A New World Currency? What the US Goverment Doesn’t Want You to Know

A report on the new world currency the government doesn't want you to know about and shocking proof that even the US is beginning to doubt the Dollar

A report on the new world currency the government doesn't want you to know about and shocking proof that even the US is beginning to doubt the Dollar

Over the last few weeks, we talked about the process of mining and mining feasibility studies to help us better understand the basics of investing in resource-based companies. As a follow up to last week’s newsletter on mining feasibilities, I said that we would go into more depth about the principles of these studies.

But this week, I am skipping that because I want to bring your attention to an incredible opportunity that is slowly, yet rapidly, beginning to show itself.

We all know the world is beginning to doubt the US dollar. We’ve all heard the rumours of talks amongst powerful nations to remove the US dollar as the main currency for trading oil. We know inflation will eventually follow.

But there is shocking proof that even the US is beginning to doubt the Dollar.

A New World Currency

Hidden from the media over the past few weeks, the U.S. Treasury has been liquidating billions of U.S. dollars and trading it for a special currency you may have NEVER heard of – the same currency that China, Russia, oil-bearing Gulf countries, the UN, the IMF (International Monetary Fund), the World Bank, and many others have already suggested to replace the greenback as the world’s main reserve currency.

It’s called the Special Drawing Rights (SDR).

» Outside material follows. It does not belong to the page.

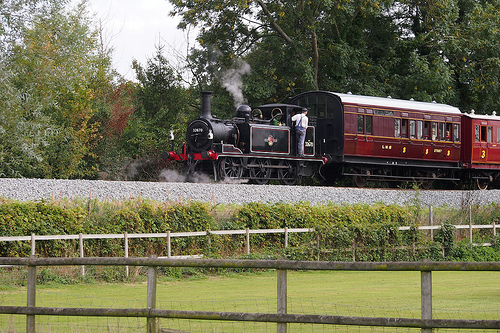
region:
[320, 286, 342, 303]
Small patch of the green grass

The SDR is an international reserve asset, created by the IMF in 1969 to supplement its member countries’ official reserves. Its value is based on a basket of four key international currencies (currently the U.S. dollar, Euro, Japanese Yen, and the British pound), and SDRs can be exchanged for freely usable currencies.

General SDR allocation took effect on August 28, 2009 and a special allocation took place on September 9, 2009, which increased the amount of SDRs from SDR 21.4 billion to SDR 204.1 billion (currently equivalent to about $317 billion). And guess who took a large chunk of that?

Current SDR holdings in the U.S. Treasury now account for nearly 30% of the U.S. total foreign currency reserves.

U.S. International Reserve Position

We’re not telling you to go out there and pick up this currency – you can’t.

But this is a clear sign that the U.S. government is making moves to hedge against its own falling Dollar.

And if ever there is an actual changeover in reserve currency dominance by the US (which many powerful people are discussing) it would send the value of the U.S. dollar plummeting. Combine that with the inflationary woes that everyone has been talking about, we could see the U.S. dollar at all-time lows.

The U.S. national debt is crossing $12 trillion – about $40,000 for each citizen – and doesn’t include other future financial obligations, like Social Security and government-sponsored health care under Obama’s rule. Analysts estimate that these future obligations could cost the United States up to $100 trillion!

With an exploding budget deficit and thinning credit, the federal government will be forced to create a plethora of new U.S. dollars to help finance the country and repay debt.

Although this inflationary conundrum has yet to place, the smartest and richest all know that it will happen eventually – including the US. Before this happens, we need to prepare for the upswing in the right markets.

Fortunately, there’s still some time before this strong inflationary period will start to have a negative effect on the dollar. This means good news for us because it gives us enough time to prepare ourselves for the bang.

One of the best ways to hedge against a falling U.S. dollar and inflation is, of course, by investing in precious metals such as gold and silver. Other commodities – such as energies, grains, softs, and meats – also do well during times of a falling U.S. dollar.

There are plenty of easy ways to invest in these commodities, including ETFs, stocks, futures, and options. Exposure to other foreign currencies, such as the Euro and Japanese Yen, can also provide a good hedge against a devaluing dollar.

For us, we like to stick with the resource junior stocks.

They have the ability to indirectly take advantage of climbing commodity prices and have the ability, at any given moment, to give you a significant return on your investment – more so than buying bullion or ETF’s themselves.

The most powerful governments, central banks, and investment groups in the world continue to hoard their gold reserves in anticipation of a significant rally in prices. Over the past few weeks, our mailboxes have been littered with comments and suggestions requesting us to focus more on gold and gold company editorials.